Goal of the exercise: Pick out all lines of the entries that include the word "January" and copy them.

[Collection entries]

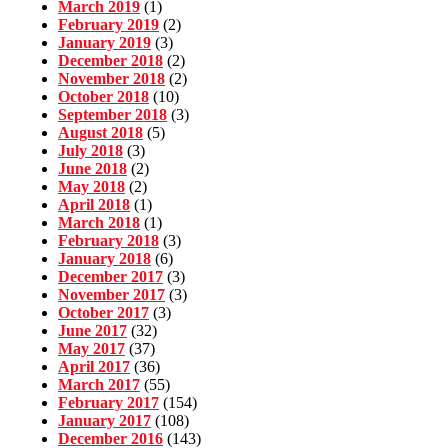
March 2019
(1)
February 2019
(2)
January 2019
(3)
December 2018
(2)
November 2018
(2)
October 2018
(10)
September 2018
(3)
August 2018
(5)
July 2018
(3)
June 2018
(2)
May 2018
(2)
April 2018
(1)
March 2018
(1)
February 2018
(3)
January 2018
(6)
December 2017
(3)
November 2017
(3)
October 2017
(3)
June 2017
(32)
May 2017
(37)
April 2017
(36)
March 2017
(55)
February 2017
(154)
January 2017
(108)
December 2016
(143)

Expected answer:
January 2019
January 2018
January 2017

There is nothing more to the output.